Rod disagreed. There were one or two. But the conclusion remained, there was very little to do.
“Oh and a nice pub,” Rod remembered. “The Bell is what Tolkien based the Prancing Pony in Lord of the Rings on.”
I knew Tolkien lived in Oxford, but not that he was from Worcester. His brother Hilary had a farm in Evesham and when J. R. R. would visit they’d often meet at the Bell in Morton. The pub has a blue plaque now and a map of Middle Earth on the wall. I leant the town of Bree is also loosely based on Morton, with its “hundred stone houses” and curfew gate. Some think it was inspired by Morton’s 16th-century curfew tower where they’d lock petty criminals for the night.

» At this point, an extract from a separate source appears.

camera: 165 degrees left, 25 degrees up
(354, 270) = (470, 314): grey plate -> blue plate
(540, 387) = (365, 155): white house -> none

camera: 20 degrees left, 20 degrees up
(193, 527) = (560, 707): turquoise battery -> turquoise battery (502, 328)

Bea worked in childcare. It was charity work so there was no money in it. She said she got paid barely more than minimum wage. There had been challenges post-covid too. Many of the kids were learning to speak later and they had problems with anti-social behaviour.
They’d also been having trouble getting the numbers. Bea thought it was because birthrates were falling and there were just fewer kids. It was the same across the country. “People don’t wanna have kids,” she said, “It’s fair enough. Can’t make them. Sometimes wish we hadn’t had so many kids…!” She flashed Rod a glance. He wagged his head in tentative agreement.

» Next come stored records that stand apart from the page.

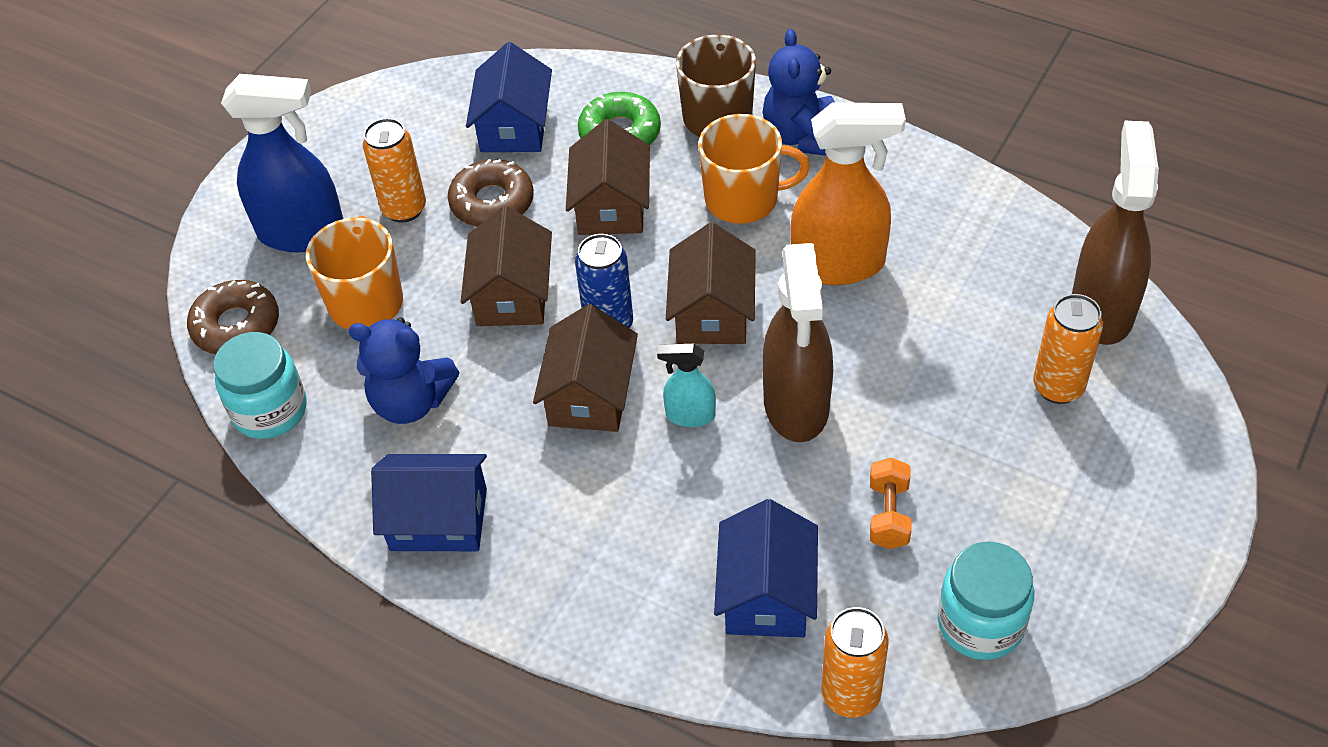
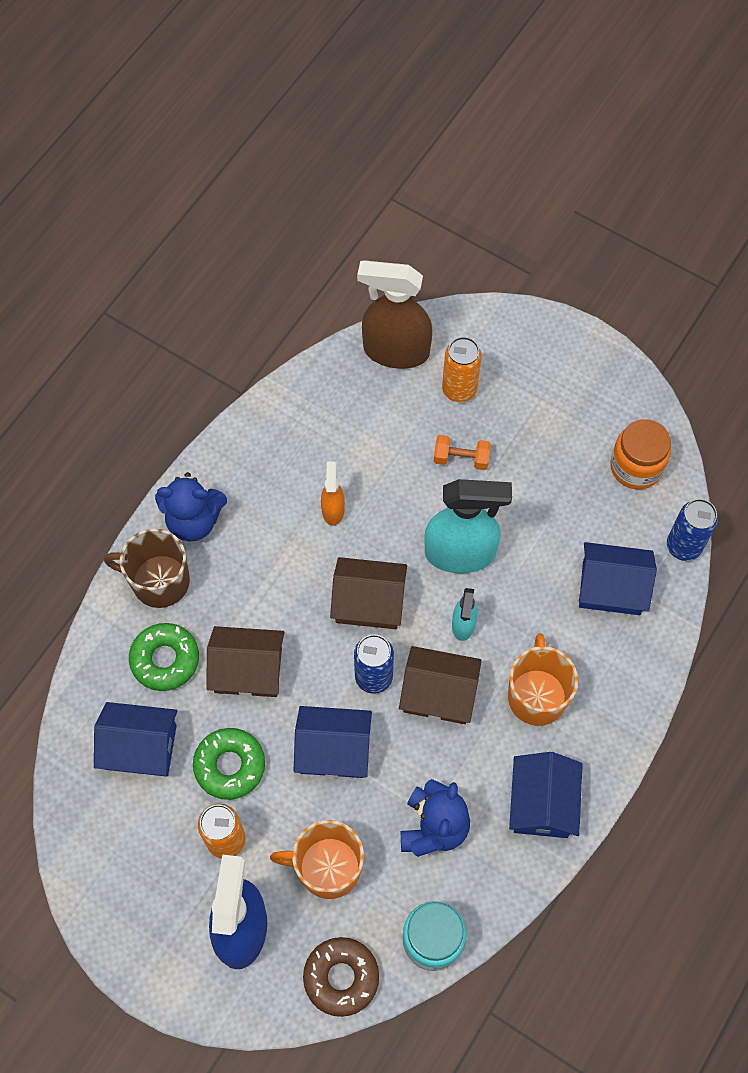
camera: 90 degrees left, 15 degrees up
(492, 202) = (230, 766): brown donut -> green donut
(512, 294) = (333, 750): brown house -> blue house
(743, 199) = (256, 570): orange mug -> orange mug (537, 695)
(796, 405) = (460, 553): brown spray bottle -> turquoise spray bottle
(839, 264) = (333, 510): orange spray bottle -> orange spray bottle, size x0.50
(850, 695) = (683, 546): orange can -> blue can
(888, 515) = (554, 507): orange dumbbell -> orange dumbbell (461, 458)
(980, 624) = (636, 467): turquoise jar -> orange jar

Their oldest was 19. They agreed that meant they could occupy themselves nowadays, playing Minecraft or Roadblock. They knew everything there was to know about Star Wars. Rod said they could leave them in the same place, come back a week later and they’d still be there.
Rod worked in electrical engineering for phone companies. He worked on towers mostly and he wondered aloud about whether he should train to climb them. He hadn’t been up at height for years though. I told him about the free climber who picked me up who scaled huge cliffs with nothing but his own skill. “Yeah I haven’t got good enough grip for that…”
We crested Fish Hill and suddenly a huge plain swept in front of us. Bea said you could see five counties from here. Mottled fields gave way to hazy blue hills, punctured with church spires and the tiny distant oaks looked like the little balls of wool that gather on an old jumper.
Apparently there was a tower higher up on the hill from which you could see ten counties. Rod said some aristocrat built it. I later discovered it was built as a folly by the Countess of Coventry. She wanted to know if such a tower would be visible from her home in Worcester, 20 miles away. It was.
“Not the kind of tower you work on then?”
“No definitely not.”
We wound down the hill and into Broadway. I said my goodbyes, thanking Bea and Rod. We wished each other luck.
Broadway was busier than Moreton. I walked into town, under a cascade of wisteria.